Another in the Series Meet the People – Contemporary Maori Doing Ordinary and Extraordinary Things – Nathan Jerry (Tainui) is a long way from his Kawhia (Waikato) roots – he’s lived in Invercargill all his life and it’s there that he’s made a career for himself as a carver. Nathan, 38, was bundled up against the cold the day I found him at the Queenstown Saturday Market selling his wares. I had to talk him into a photograph but he talked freely about his passion for carving and especially for pounamu (jade). “I did my training in traditional wood carving in Invercargill and while I’ve carved in wood, bone, stone, shell, I prefer pounamu above anything else. It’s as if all my years of carving have led me to pounamu. I have a huge respect for it. It’s such a beautiful stone with incredible colour variation. Some pieces just carve themselves. It’s an awesome medium,” he says.

Nathan, who has been carving commercially for eight years, carved the Potuku Manawa (centre post) at Invercargill’s Murihiku Marae. He took those traditional skills with wood and applied them to pounamu. “I’m self taught when it comes to stone but after three and a half years of working with jade, I’ve found my niche.”

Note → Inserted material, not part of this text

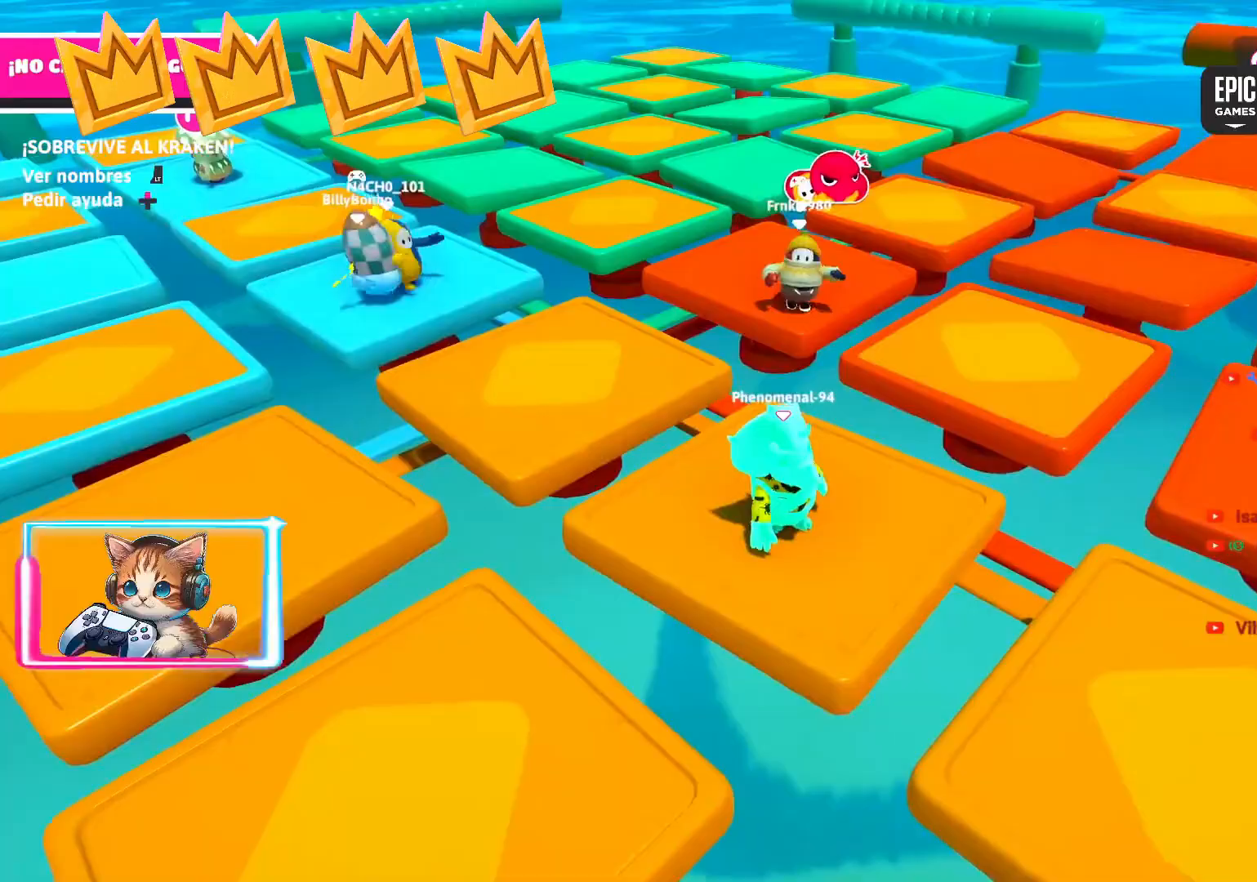
{"buttons": [], "left_stick": "up", "right_stick": "center", "events": [[150, "right_stick", "center"], [333, "left_stick", "up"]]}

All images. Queenstown. May 2009 Ajr.
Nathan also works as a commercial paua diver in the cold southern oceans from Oamaru south, around Stewart Island and into Milford Sound. “I love pounamu and I love the ocean so it’s a happy marriage for me. Most of my designs are quite traditional and I work around several ocean themes – wave forms, whales, hei matau (fish hook).” He was also the lucky recipient of a gift of the sought-after pounamu called Tangiwai (actually Bowenite) – the rarest form of all from Milford Sound. It’s much lighter in colour and is now fully protected. “I was very lucky to know a man who collected it over 60 years ago and he gave me some to work with. It’s a privilege to be able to work with it.”